#### RECORDS TO PROCESS ####

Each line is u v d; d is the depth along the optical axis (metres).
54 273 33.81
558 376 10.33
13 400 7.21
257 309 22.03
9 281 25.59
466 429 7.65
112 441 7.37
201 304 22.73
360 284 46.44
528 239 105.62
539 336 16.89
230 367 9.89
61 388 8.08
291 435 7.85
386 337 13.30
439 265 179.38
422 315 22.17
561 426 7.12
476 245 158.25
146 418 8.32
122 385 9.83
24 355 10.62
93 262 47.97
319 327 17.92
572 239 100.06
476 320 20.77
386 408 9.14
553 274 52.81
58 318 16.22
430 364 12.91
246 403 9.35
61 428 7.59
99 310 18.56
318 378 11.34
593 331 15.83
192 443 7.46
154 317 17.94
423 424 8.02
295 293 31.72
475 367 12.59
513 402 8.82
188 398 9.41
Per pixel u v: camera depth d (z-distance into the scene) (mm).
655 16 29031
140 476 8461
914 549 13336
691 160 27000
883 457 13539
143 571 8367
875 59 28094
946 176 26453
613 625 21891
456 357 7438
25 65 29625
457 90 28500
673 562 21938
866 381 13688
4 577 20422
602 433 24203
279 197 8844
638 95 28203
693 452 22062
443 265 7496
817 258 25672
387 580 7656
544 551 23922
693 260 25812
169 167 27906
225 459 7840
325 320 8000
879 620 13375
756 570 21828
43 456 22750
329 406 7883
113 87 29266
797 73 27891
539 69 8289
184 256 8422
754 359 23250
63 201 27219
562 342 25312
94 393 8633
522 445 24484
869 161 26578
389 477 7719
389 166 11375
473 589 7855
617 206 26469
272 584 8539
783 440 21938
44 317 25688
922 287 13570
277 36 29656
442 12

####

### TASK REQUIREMENTS
The material should be transcribed exactly, every line included.

### EXERCISE RESULT
Each line is u v d; d is the depth along the optical axis (metres).
54 273 33.81
558 376 10.33
13 400 7.21
257 309 22.03
9 281 25.59
466 429 7.65
112 441 7.37
201 304 22.73
360 284 46.44
528 239 105.62
539 336 16.89
230 367 9.89
61 388 8.08
291 435 7.85
386 337 13.30
439 265 179.38
422 315 22.17
561 426 7.12
476 245 158.25
146 418 8.32
122 385 9.83
24 355 10.62
93 262 47.97
319 327 17.92
572 239 100.06
476 320 20.77
386 408 9.14
553 274 52.81
58 318 16.22
430 364 12.91
246 403 9.35
61 428 7.59
99 310 18.56
318 378 11.34
593 331 15.83
192 443 7.46
154 317 17.94
423 424 8.02
295 293 31.72
475 367 12.59
513 402 8.82
188 398 9.41
Per pixel u v: camera depth d (z-distance into the scene) (mm).
655 16 29031
140 476 8461
914 549 13336
691 160 27000
883 457 13539
143 571 8367
875 59 28094
946 176 26453
613 625 21891
456 357 7438
25 65 29625
457 90 28500
673 562 21938
866 381 13688
4 577 20422
602 433 24203
279 197 8844
638 95 28203
693 452 22062
443 265 7496
817 258 25672
387 580 7656
544 551 23922
693 260 25812
169 167 27906
225 459 7840
325 320 8000
879 620 13375
756 570 21828
43 456 22750
329 406 7883
113 87 29266
797 73 27891
539 69 8289
184 256 8422
754 359 23250
63 201 27219
562 342 25312
94 393 8633
522 445 24484
869 161 26578
389 477 7719
389 166 11375
473 589 7855
617 206 26469
272 584 8539
783 440 21938
44 317 25688
922 287 13570
277 36 29656
442 12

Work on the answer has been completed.